Each member has a wishlist for the next 25 years of CHC’s existence. Lim looks forward to the church learning from and growing out of its challenges. “I would be very disheartened if we do not learn and undo the mistakes we know of. No corporation as big as ours is without adverse news, but how we handle and grow out of it will differentiate us.”
Soh’s wish is to see CHC “continue to grow in number so that more can come to the saving knowledge of Christ, and to grow in our impact in the marketplace.” Benson echoes this: “I pray we will be blessed to be a blessing as we continue to make disciples of all nations. Remember, the best days are still ahead of us.”
As the founder of CHC, Kong Hee’s prayer for the church is “that our members will never lose the vision of loving God and loving souls. I think when all is said and done, whether we are a teenager, or we are working adults or in our vanguard years, we must never lose sight of the fact that all of life is about loving God, loving people and loving souls. My prayer is that our church will keep on winning the lost locally and all around the world. That’s our calling.”
CHC: THE FRUIT OF THEIR LABOUR
The first 20 members of City Harvest Church planted a small seed in 1989 and watered it with the Word, sweat and tears. Built upon Jesus Christ, the cornerstone of the church, CHC had its foundation in those early years of consecration, sacrifice and persecution that its pioneers went through, focused on the mission to love God wholeheartedly and to love people fervently.
1) 1986-1989: Ekklesia Ministry began life in 41A Amber Road, where Kong’s five youth cell groups from Marine Parade Christian Centre met nearly daily.
2) The infant church, with its core group of 20, held its first meeting at Peace Centre on May 7, 1989 and saw 135 in attendance. Within a year, the 20 had grown to 364 in 1990.
3) By 1991, that number had doubled to 650 and the congregation had started worshiping at World Trade Centre. Ekklesia Ministry was formally registered with the Registry of Societies as City Harvest Church in 1992.

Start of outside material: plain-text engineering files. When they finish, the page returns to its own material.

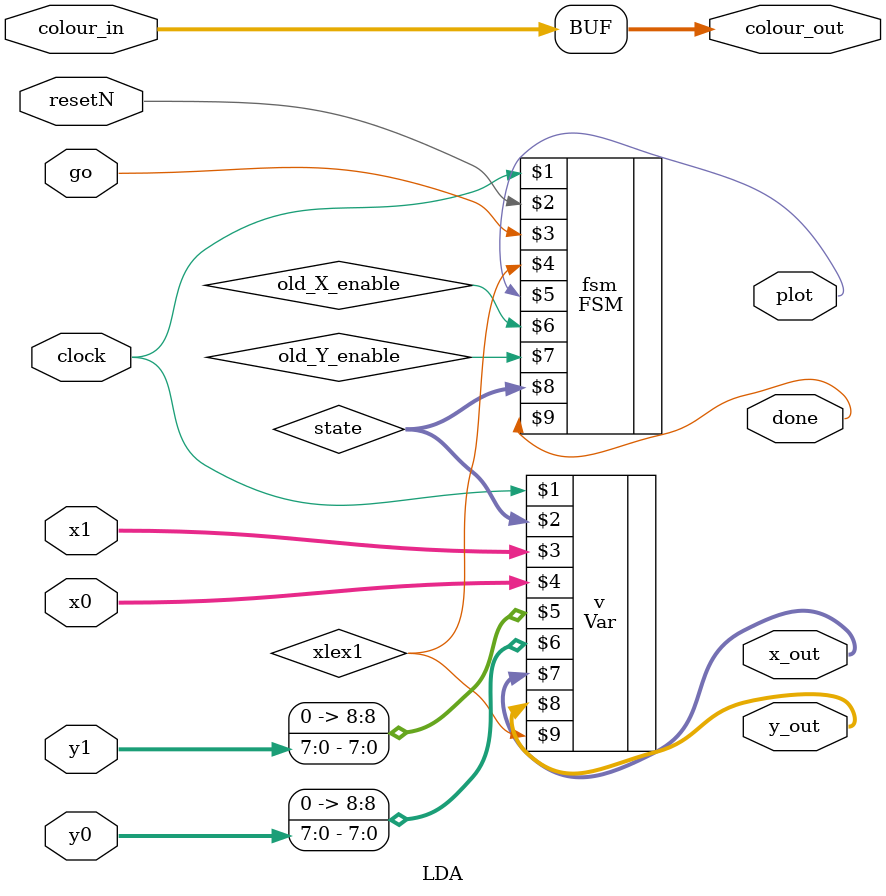
<source format=v>
module LDA (clock, resetN, go, colour_in, 
				x0, x1, y0, y1, 
				done, x_out, y_out, plot, colour_out);
				
	input clock, resetN, go;
	input [2:0] colour_in;
	input [8:0] x0, x1;
	input [7:0] y0, y1;
	
	output done;
	output [8:0] x_out;
	output [7:0] y_out;
	output plot;
	output [2:0] colour_out;
	
	wire xlex1, old_X_enable, old_Y_enable;
	wire [4:0] state;
	
	assign colour_out = colour_in;

	FSM fsm 	(clock, resetN, go, xlex1,
				plot, old_X_enable, old_Y_enable,
				state, done);
	
	Var v	(clock, state, x1, x0, {1'b0, y1}, {1'b0, y0}, x_out, y_out, xlex1);
	
endmodule

</source>
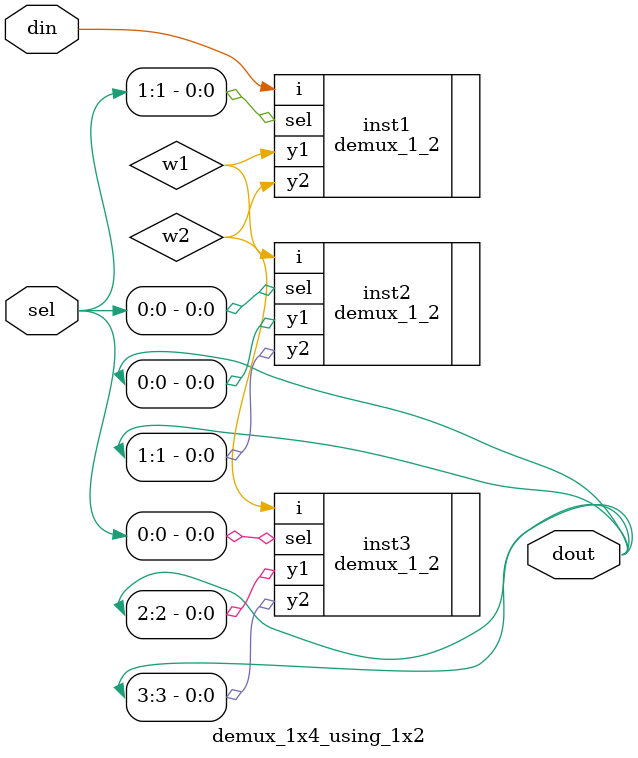
<source format=v>
`timescale 1ns / 1ps

module demux_1x4_using_1x2(
         input din,
         input [1:0]sel,
         output [3:0] dout );
         wire w1,w2;
         demux_1_2 inst1(.i(din),.sel(sel[1]),.y1(w1),.y2(w2));
         demux_1_2 inst2(.i(w1),.sel(sel[0]),.y1(dout[0]),.y2(dout[1]));
         demux_1_2 inst3(.i(w2),.sel(sel[0]),.y1(dout[2]),.y2(dout[3]));

endmodule

</source>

4) In 1993, church services moved to the Westin Stamford Hotel as the congregation grew in size. This was the year CHC registered as a charity.
5) CHC moved into the former Hollywood Theatre on Tanjong Katong Road in 1995. The Church Without Walls movement was launched that year and the congregation grew exponentially.
6) In 2001, the church moved to its “miracle building” in Jurong West St 91. This was the first building fully owned by CHC. Here, the congregation grew to 18,000 by 2005. The church had a vision of a new place in the marketplace, and the second Arise & Build campaign was launched.
7) At the end of 2005, CHC moved East to Singapore Expo, where it rented Hall 8 to hold its burgeoning congregation. The congregation size peaked at 32,000.
8) In 2010, CHC became a shareholder in Suntec Singapore, and now uses Level 6 as its worship location in the heart of the city.